[PATCH 1/2] drm/xe: Fix missing workqueue destroy in xe_gt_pagefault

Tue Jun 25 17:17:52 UTC 2024

On Mon, 2024-06-10 at 22:36 +0000, Matthew Brost wrote:
> On Mon, Jun 10, 2024 at 08:32:59PM +0000, Stuart Summers wrote:
> > On driver reload we never free up the memory for the pagefault and
> > access counter workqueues. Add those destroy calls here.
> > 
> 
> These queue long term should be moved to the xe device as they are
> indexed per VM and be an array of ordered_wq. Something like [1]. Not
> sure if it worth holding up this patch though.
> 
> [1]
> https://gitlab.freedesktop.org/mbrost/xe-kernel-driver-svm-post/-/commit/e9fd233a5ab4db54104970cd8d7c0e92a36f5220
> 
> > Fixes: dd08ebf6c352 ("drm/xe: Introduce a new DRM driver for Intel
> > GPUs")
> > Signed-off-by: Stuart Summers <stuart.summers at intel.com>
> > ---
> >  drivers/gpu/drm/xe/xe_gt.c           |  2 ++
> >  drivers/gpu/drm/xe/xe_gt_pagefault.c | 11 +++++++++++
> >  drivers/gpu/drm/xe/xe_gt_pagefault.h |  1 +
> >  3 files changed, 14 insertions(+)
> > 
> > diff --git a/drivers/gpu/drm/xe/xe_gt.c
> > b/drivers/gpu/drm/xe/xe_gt.c
> > index 57d84751e160..68dc6920112b 100644
> > --- a/drivers/gpu/drm/xe/xe_gt.c
> > +++ b/drivers/gpu/drm/xe/xe_gt.c
> > @@ -107,6 +107,8 @@ void xe_gt_remove(struct xe_gt *gt)
> >  
> >         xe_uc_remove(&gt->uc);
> >  
> > +       xe_gt_pagefault_fini(gt);
> > +
> >         for (i = 0; i < XE_ENGINE_CLASS_MAX; ++i)
> >                 xe_hw_fence_irq_finish(&gt->fence_irq[i]);
> >  }
> > diff --git a/drivers/gpu/drm/xe/xe_gt_pagefault.c
> > b/drivers/gpu/drm/xe/xe_gt_pagefault.c
> > index eaf68f0135c1..3858c8e0b707 100644
> > --- a/drivers/gpu/drm/xe/xe_gt_pagefault.c
> > +++ b/drivers/gpu/drm/xe/xe_gt_pagefault.c
> > @@ -415,6 +415,17 @@ int xe_gt_pagefault_init(struct xe_gt *gt)
> >         return 0;
> >  }
> >  
> > +void xe_gt_pagefault_fini(struct xe_gt *gt)
> 
> 
> Use drmm_add_action_or_reset rather than exporting a fini function.
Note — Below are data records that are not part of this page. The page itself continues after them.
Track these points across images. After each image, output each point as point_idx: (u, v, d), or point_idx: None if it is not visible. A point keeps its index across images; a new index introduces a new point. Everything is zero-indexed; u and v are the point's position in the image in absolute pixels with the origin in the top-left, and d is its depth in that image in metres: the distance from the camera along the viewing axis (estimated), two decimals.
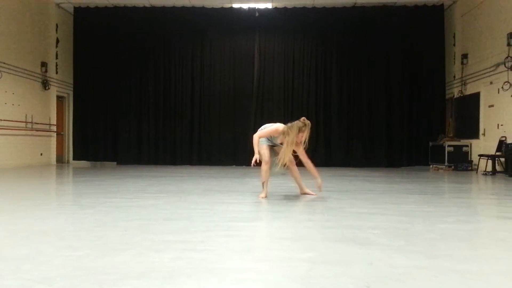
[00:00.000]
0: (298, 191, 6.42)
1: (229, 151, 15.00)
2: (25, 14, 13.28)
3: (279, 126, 5.95)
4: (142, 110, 15.24)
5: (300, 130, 5.77)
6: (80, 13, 15.35)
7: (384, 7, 14.60)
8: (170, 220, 4.24)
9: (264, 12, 14.92)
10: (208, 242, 3.28)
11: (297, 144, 5.84)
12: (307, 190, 6.37)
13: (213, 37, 15.23)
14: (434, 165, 13.77)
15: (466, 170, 12.71)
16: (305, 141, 5.88)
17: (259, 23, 14.98)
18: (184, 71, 15.31)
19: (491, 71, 12.02)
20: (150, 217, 4.40)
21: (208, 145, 15.11)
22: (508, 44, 11.03)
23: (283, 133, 5.84)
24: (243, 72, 15.17)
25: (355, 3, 14.55)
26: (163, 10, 15.03)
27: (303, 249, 3.12)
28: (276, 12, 14.92)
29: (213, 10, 14.97)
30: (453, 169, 12.91)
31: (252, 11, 14.92)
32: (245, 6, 14.86)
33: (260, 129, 6.17)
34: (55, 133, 14.87)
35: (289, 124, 5.88)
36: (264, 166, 5.94)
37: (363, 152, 14.75)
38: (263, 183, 6.03)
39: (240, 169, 13.17)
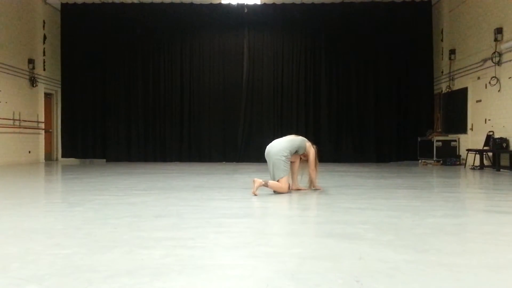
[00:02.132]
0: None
1: (219, 147, 14.98)
2: (12, 10, 13.13)
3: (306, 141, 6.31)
4: (131, 106, 15.17)
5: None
6: (67, 9, 15.21)
7: (372, 3, 14.65)
8: (160, 217, 4.23)
9: (252, 8, 14.90)
10: (198, 239, 3.27)
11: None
12: (299, 186, 6.40)
13: (202, 34, 15.19)
14: (422, 160, 13.87)
15: (454, 164, 12.81)
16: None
17: (248, 19, 14.96)
18: (173, 67, 15.25)
19: (478, 67, 12.12)
20: (139, 214, 4.38)
21: (197, 141, 15.08)
22: (495, 40, 11.12)
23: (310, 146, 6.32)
24: (233, 68, 15.14)
25: None
26: (152, 6, 14.95)
27: (292, 245, 3.13)
28: (264, 8, 14.90)
29: (202, 6, 14.91)
30: (442, 164, 13.01)
31: (241, 7, 14.88)
32: (233, 2, 14.82)
33: (283, 147, 6.06)
34: (43, 131, 14.74)
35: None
36: (283, 190, 5.97)
37: (353, 147, 14.81)
38: (266, 184, 5.96)
39: (230, 165, 13.16)
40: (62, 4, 15.18)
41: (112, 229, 3.62)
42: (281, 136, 6.41)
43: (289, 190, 6.09)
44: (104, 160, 15.07)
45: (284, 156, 5.95)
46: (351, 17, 14.73)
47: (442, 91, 14.43)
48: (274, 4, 14.85)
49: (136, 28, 14.88)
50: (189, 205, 5.02)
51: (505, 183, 7.77)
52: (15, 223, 3.94)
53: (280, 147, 6.04)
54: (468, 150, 11.93)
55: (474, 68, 12.38)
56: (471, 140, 12.58)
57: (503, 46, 10.95)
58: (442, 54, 14.45)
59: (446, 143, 13.34)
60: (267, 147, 6.20)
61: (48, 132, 15.18)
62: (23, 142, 13.53)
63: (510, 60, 10.74)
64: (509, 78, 10.75)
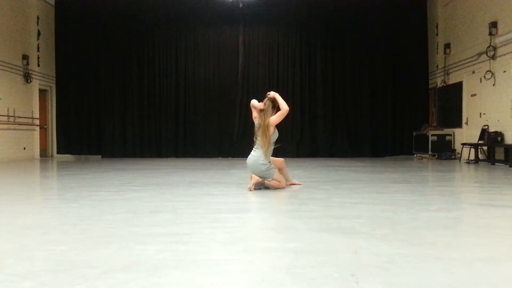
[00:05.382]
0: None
1: (214, 143, 14.96)
2: (5, 6, 13.04)
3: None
4: (126, 102, 15.11)
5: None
6: (61, 5, 15.12)
7: None
8: (155, 212, 4.23)
9: (248, 3, 14.84)
10: (194, 234, 3.28)
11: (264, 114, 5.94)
12: (294, 181, 6.41)
13: (197, 29, 15.13)
14: (418, 154, 13.91)
15: (450, 158, 12.85)
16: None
17: (243, 14, 14.90)
18: (168, 63, 15.20)
19: (473, 61, 12.14)
20: (135, 210, 4.38)
21: (193, 137, 15.05)
22: (490, 34, 11.14)
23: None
24: (228, 63, 15.10)
25: None
26: (146, 1, 14.85)
27: (288, 239, 3.14)
28: (260, 2, 14.85)
29: (197, 1, 14.84)
30: (437, 158, 13.05)
31: (236, 1, 14.81)
32: None
33: (258, 155, 5.91)
34: (38, 127, 14.68)
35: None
36: (281, 185, 5.96)
37: (348, 142, 14.82)
38: (263, 181, 5.96)
39: (225, 161, 13.16)
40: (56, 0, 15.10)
41: (107, 225, 3.62)
42: None
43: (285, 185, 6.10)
44: (100, 156, 15.02)
45: (262, 165, 5.84)
46: (346, 11, 14.69)
47: (437, 85, 14.45)
48: None
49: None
50: (184, 200, 5.02)
51: (499, 177, 7.81)
52: (10, 220, 3.93)
53: (255, 157, 5.91)
54: (463, 144, 11.96)
55: (469, 62, 12.40)
56: (466, 134, 12.61)
57: (497, 40, 10.97)
58: (437, 48, 14.46)
59: (441, 137, 13.38)
60: (247, 160, 6.03)
61: (43, 128, 15.12)
62: (18, 139, 13.47)
63: (504, 54, 10.77)
64: (504, 72, 10.78)
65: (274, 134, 5.97)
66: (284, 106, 5.91)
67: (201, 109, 15.05)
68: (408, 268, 2.41)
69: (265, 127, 5.86)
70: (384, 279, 2.23)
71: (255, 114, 6.06)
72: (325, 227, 3.51)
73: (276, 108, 6.01)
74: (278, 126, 6.06)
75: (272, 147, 5.99)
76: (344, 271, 2.34)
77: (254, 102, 6.12)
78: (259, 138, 5.94)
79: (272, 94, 6.02)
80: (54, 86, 15.48)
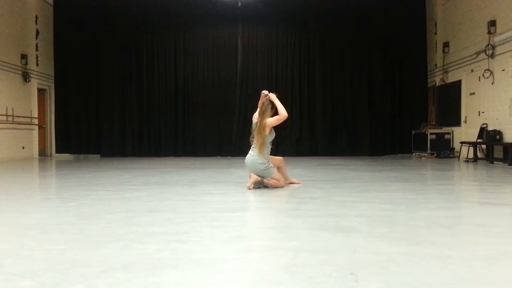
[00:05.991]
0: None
1: (213, 142, 14.95)
2: (4, 5, 13.01)
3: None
4: (125, 101, 15.08)
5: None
6: (60, 4, 15.08)
7: None
8: (155, 211, 4.23)
9: (246, 2, 14.82)
10: (193, 233, 3.28)
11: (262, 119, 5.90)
12: (293, 180, 6.41)
13: (196, 28, 15.11)
14: (417, 153, 13.91)
15: (448, 157, 12.86)
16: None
17: (242, 13, 14.88)
18: (167, 62, 15.18)
19: (472, 59, 12.14)
20: (134, 209, 4.38)
21: (192, 136, 15.04)
22: (489, 32, 11.13)
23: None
24: (227, 63, 15.08)
25: None
26: (145, 0, 14.83)
27: (287, 238, 3.14)
28: (258, 1, 14.82)
29: (196, 0, 14.80)
30: (436, 157, 13.05)
31: (235, 1, 14.79)
32: None
33: (256, 154, 5.92)
34: (37, 126, 14.66)
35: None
36: (280, 184, 5.95)
37: (347, 141, 14.82)
38: (262, 180, 5.96)
39: (224, 160, 13.16)
40: None
41: (106, 224, 3.61)
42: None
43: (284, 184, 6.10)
44: (99, 155, 15.01)
45: (261, 164, 5.84)
46: (345, 9, 14.68)
47: (436, 84, 14.45)
48: None
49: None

Just getting back from sick leave. Sorry for the delay getting back!

Yes makes sense. I'll look at that for the next version.

Thanks,
Stuart

> 
> Matt
> 
> > +{
> > +       struct xe_device *xe = gt_to_xe(gt);
> > +
> > +       if (!xe->info.has_usm)
> > +               return;
> > +
> > +       destroy_workqueue(gt->usm.acc_wq);
> > +       destroy_workqueue(gt->usm.pf_wq);
> > +}
> > +
> >  void xe_gt_pagefault_reset(struct xe_gt *gt)
> >  {
> >         struct xe_device *xe = gt_to_xe(gt);
> > diff --git a/drivers/gpu/drm/xe/xe_gt_pagefault.h
> > b/drivers/gpu/drm/xe/xe_gt_pagefault.h
> > index 839c065a5e4c..d37b790ce8bb 100644
> > --- a/drivers/gpu/drm/xe/xe_gt_pagefault.h
> > +++ b/drivers/gpu/drm/xe/xe_gt_pagefault.h
> > @@ -12,6 +12,7 @@ struct xe_gt;
> >  struct xe_guc;
> >  
> >  int xe_gt_pagefault_init(struct xe_gt *gt);
> > +void xe_gt_pagefault_fini(struct xe_gt *gt);
> >  void xe_gt_pagefault_reset(struct xe_gt *gt);
> >  int xe_guc_pagefault_handler(struct xe_guc *guc, u32 *msg, u32
> > len);
> >  int xe_guc_access_counter_notify_handler(struct xe_guc *guc, u32
> > *msg, u32 len);
> > -- 
> > 2.34.1
> >